Scientists at
Oxford will benefit from a share of a £20 million cross-research council investment in
stem cell research which was announced last month. The funding promises to speed the development of new treatments and cures from the laboratory to the clinic. Professor Herman Waldmann's research group has received nearly £300,000 for their research into immune response to stem cell therapy, and Professor Chris Graham's research group has received nearly £200,000 for their research into reprogramming cell nuclei.
Stem cells have the unique ability, when appropriately stimulated, to renew themselves and give rise to other specialised cell types. This gives them the revolutionary potential to repair or replace tissues and organs damaged by disease or disability, offering new hope of treatments and cures for many common diseases including diabetes, cancer, heart disease, Alzheimer's and Parkinson's disease. But a huge amount of research is needed to understand how stem cells work and how their potential could be harnessed.
Professor Waldmann, Dr Paul Fairchild, and their colleagues will investigate ways of overcoming the body's immune responses to new cells. As with conventional tissue or organ transplantation, one of the main issues for the success of therapeutic transplants of stem cells, or tissues derived from them, is that of rejection by the immune system. Unless donor and recipient are perfectly matched, grafts are likely to be rejected unless some form of immunosuppression is applied.
The team wishes to explore a range of strategies to ensure the acceptance of partially matched tissues/cells either by eliminating their ability to induce rejection or by reprogramming the host immune system to tolerate them.

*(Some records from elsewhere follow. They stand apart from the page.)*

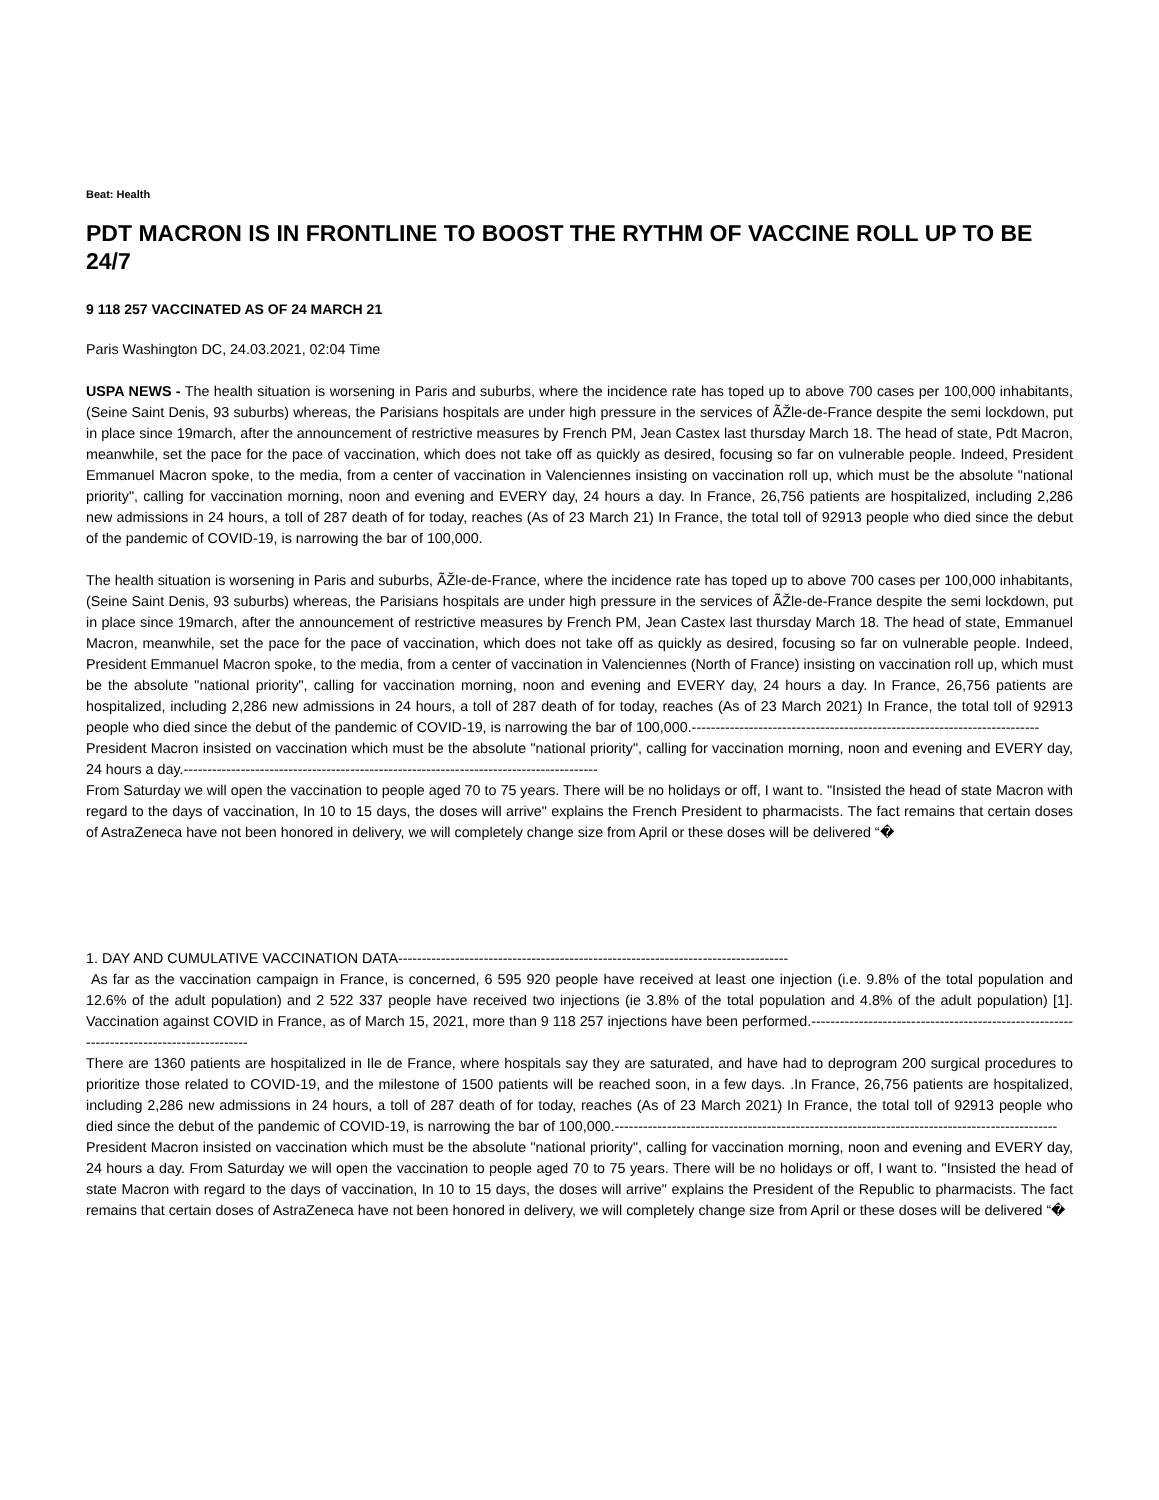Beat: Health
PDT MACRON IS IN FRONTLINE TO BOOST THE RYTHM OF VACCINE ROLL UP TO BE 24/7
9 118 257 VACCINATED AS OF 24 MARCH 21
Paris Washington DC, 24.03.2021, 02:04 Time
USPA NEWS - The health situation is worsening in Paris and suburbs, where the incidence rate has toped up to above 700 cases per 100,000 inhabitants, (Seine Saint Denis, 93 suburbs) whereas, the Parisians hospitals are under high pressure in the services of ÃŽle-de-France despite the semi lockdown, put in place since 19march, after the announcement of restrictive measures by French PM, Jean Castex last thursday March 18. The head of state, Pdt Macron, meanwhile, set the pace for the pace of vaccination, which does not take off as quickly as desired, focusing so far on vulnerable people. Indeed, President Emmanuel Macron spoke, to the media, from a center of vaccination in Valenciennes insisting on vaccination roll up, which must be the absolute "national priority", calling for vaccination morning, noon and evening and EVERY day, 24 hours a day. In France, 26,756 patients are hospitalized, including 2,286 new admissions in 24 hours, a toll of 287 death of for today, reaches (As of 23 March 21) In France, the total toll of 92913 people who died since the debut of the pandemic of COVID-19, is narrowing the bar of 100,000.
The health situation is worsening in Paris and suburbs, ÃŽle-de-France, where the incidence rate has toped up to above 700 cases per 100,000 inhabitants, (Seine Saint Denis, 93 suburbs) whereas, the Parisians hospitals are under high pressure in the services of ÃŽle-de-France despite the semi lockdown, put in place since 19march, after the announcement of restrictive measures by French PM, Jean Castex last thursday March 18. The head of state, Emmanuel Macron, meanwhile, set the pace for the pace of vaccination, which does not take off as quickly as desired, focusing so far on vulnerable people. Indeed, President Emmanuel Macron spoke, to the media, from a center of vaccination in Valenciennes (North of France) insisting on vaccination roll up, which must be the absolute "national priority", calling for vaccination morning, noon and evening and EVERY day, 24 hours a day. In France, 26,756 patients are hospitalized, including 2,286 new admissions in 24 hours, a toll of 287 death of for today, reaches (As of 23 March 2021) In France, the total toll of 92913 people who died since the debut of the pandemic of COVID-19, is narrowing the bar of 100,000.-------------------------------------------------------------------------
President Macron insisted on vaccination which must be the absolute "national priority", calling for vaccination morning, noon and evening and EVERY day, 24 hours a day.---------------------------------------------------------------------------------------
From Saturday we will open the vaccination to people aged 70 to 75 years. There will be no holidays or off, I want to. "Insisted the head of state Macron with regard to the days of vaccination, In 10 to 15 days, the doses will arrive" explains the French President to pharmacists. The fact remains that certain doses of AstraZeneca have not been honored in delivery, we will completely change size from April or these doses will be delivered “�
1. DAY AND CUMULATIVE VACCINATION DATA----------------------------------------------------------------------------------
As far as the vaccination campaign in France, is concerned, 6 595 920 people have received at least one injection (i.e. 9.8% of the total population and 12.6% of the adult population) and 2 522 337 people have received two injections (ie 3.8% of the total population and 4.8% of the adult population) [1]. Vaccination against COVID in France, as of March 15, 2021, more than 9 118 257 injections have been performed.-----------------------------------------------------------------------------------------
There are 1360 patients are hospitalized in Ile de France, where hospitals say they are saturated, and have had to deprogram 200 surgical procedures to prioritize those related to COVID-19, and the milestone of 1500 patients will be reached soon, in a few days. .In France, 26,756 patients are hospitalized, including 2,286 new admissions in 24 hours, a toll of 287 death of for today, reaches (As of 23 March 2021) In France, the total toll of 92913 people who died since the debut of the pandemic of COVID-19, is narrowing the bar of 100,000.---------------------------------------------------------------------------------------------
President Macron insisted on vaccination which must be the absolute "national priority", calling for vaccination morning, noon and evening and EVERY day, 24 hours a day. From Saturday we will open the vaccination to people aged 70 to 75 years. There will be no holidays or off, I want to. "Insisted the head of state Macron with regard to the days of vaccination, In 10 to 15 days, the doses will arrive" explains the President of the Republic to pharmacists. The fact remains that certain doses of AstraZeneca have not been honored in delivery, we will completely change size from April or these doses will be delivered “�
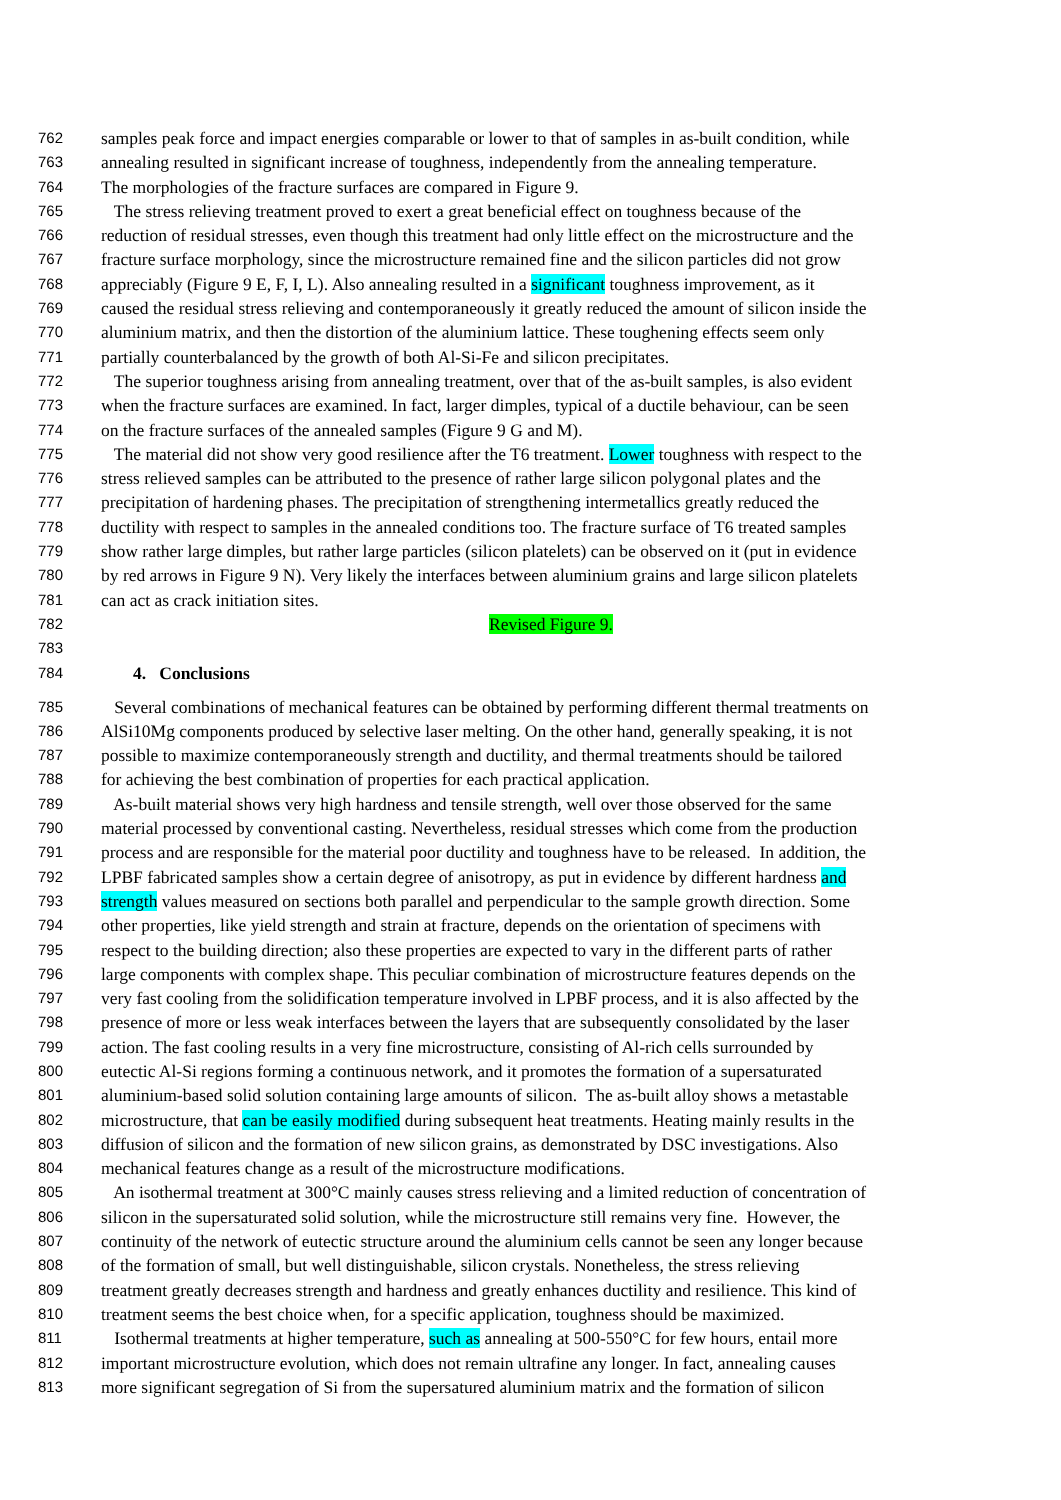762 samples peak force and impact energies comparable or lower to that of samples in as-built condition, while
763 annealing resulted in significant increase of toughness, independently from the annealing temperature.
764 The morphologies of the fracture surfaces are compared in Figure 9.
765 The stress relieving treatment proved to exert a great beneficial effect on toughness because of the
766 reduction of residual stresses, even though this treatment had only little effect on the microstructure and the
767 fracture surface morphology, since the microstructure remained fine and the silicon particles did not grow
768 appreciably (Figure 9 E, F, I, L). Also annealing resulted in a significant toughness improvement, as it
769 caused the residual stress relieving and contemporaneously it greatly reduced the amount of silicon inside the
770 aluminium matrix, and then the distortion of the aluminium lattice. These toughening effects seem only
771 partially counterbalanced by the growth of both Al-Si-Fe and silicon precipitates.
772 The superior toughness arising from annealing treatment, over that of the as-built samples, is also evident
773 when the fracture surfaces are examined. In fact, larger dimples, typical of a ductile behaviour, can be seen
774 on the fracture surfaces of the annealed samples (Figure 9 G and M).
775 The material did not show very good resilience after the T6 treatment. Lower toughness with respect to the
776 stress relieved samples can be attributed to the presence of rather large silicon polygonal plates and the
777 precipitation of hardening phases. The precipitation of strengthening intermetallics greatly reduced the
778 ductility with respect to samples in the annealed conditions too. The fracture surface of T6 treated samples
779 show rather large dimples, but rather large particles (silicon platelets) can be observed on it (put in evidence
780 by red arrows in Figure 9 N). Very likely the interfaces between aluminium grains and large silicon platelets
781 can act as crack initiation sites.
782 Revised Figure 9.
783
784 4. Conclusions
785 Several combinations of mechanical features can be obtained by performing different thermal treatments on
786 AlSi10Mg components produced by selective laser melting. On the other hand, generally speaking, it is not
787 possible to maximize contemporaneously strength and ductility, and thermal treatments should be tailored
788 for achieving the best combination of properties for each practical application.
789 As-built material shows very high hardness and tensile strength, well over those observed for the same
790 material processed by conventional casting. Nevertheless, residual stresses which come from the production
791 process and are responsible for the material poor ductility and toughness have to be released. In addition, the
792 LPBF fabricated samples show a certain degree of anisotropy, as put in evidence by different hardness and
793 strength values measured on sections both parallel and perpendicular to the sample growth direction. Some
794 other properties, like yield strength and strain at fracture, depends on the orientation of specimens with
795 respect to the building direction; also these properties are expected to vary in the different parts of rather
796 large components with complex shape. This peculiar combination of microstructure features depends on the
797 very fast cooling from the solidification temperature involved in LPBF process, and it is also affected by the
798 presence of more or less weak interfaces between the layers that are subsequently consolidated by the laser
799 action. The fast cooling results in a very fine microstructure, consisting of Al-rich cells surrounded by
800 eutectic Al-Si regions forming a continuous network, and it promotes the formation of a supersaturated
801 aluminium-based solid solution containing large amounts of silicon. The as-built alloy shows a metastable
802 microstructure, that can be easily modified during subsequent heat treatments. Heating mainly results in the
803 diffusion of silicon and the formation of new silicon grains, as demonstrated by DSC investigations. Also
804 mechanical features change as a result of the microstructure modifications.
805 An isothermal treatment at 300°C mainly causes stress relieving and a limited reduction of concentration of
806 silicon in the supersaturated solid solution, while the microstructure still remains very fine. However, the
807 continuity of the network of eutectic structure around the aluminium cells cannot be seen any longer because
808 of the formation of small, but well distinguishable, silicon crystals. Nonetheless, the stress relieving
809 treatment greatly decreases strength and hardness and greatly enhances ductility and resilience. This kind of
810 treatment seems the best choice when, for a specific application, toughness should be maximized.
811 Isothermal treatments at higher temperature, such as annealing at 500-550°C for few hours, entail more
812 important microstructure evolution, which does not remain ultrafine any longer. In fact, annealing causes
813 more significant segregation of Si from the supersatured aluminium matrix and the formation of silicon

One approach makes use of tissues derived from Embryonic Stem (ES) cells (or ES-derived tissues) which have been genetically modified) which lack this ability to stimulate rejection. The second uses a method of making the patient tolerant using cells derived from ES cells which have the same characteristics as that of the tissue to be transplanted. The third uses antibodies that, given short-term, can give long-term tolerance to mismatched transplants.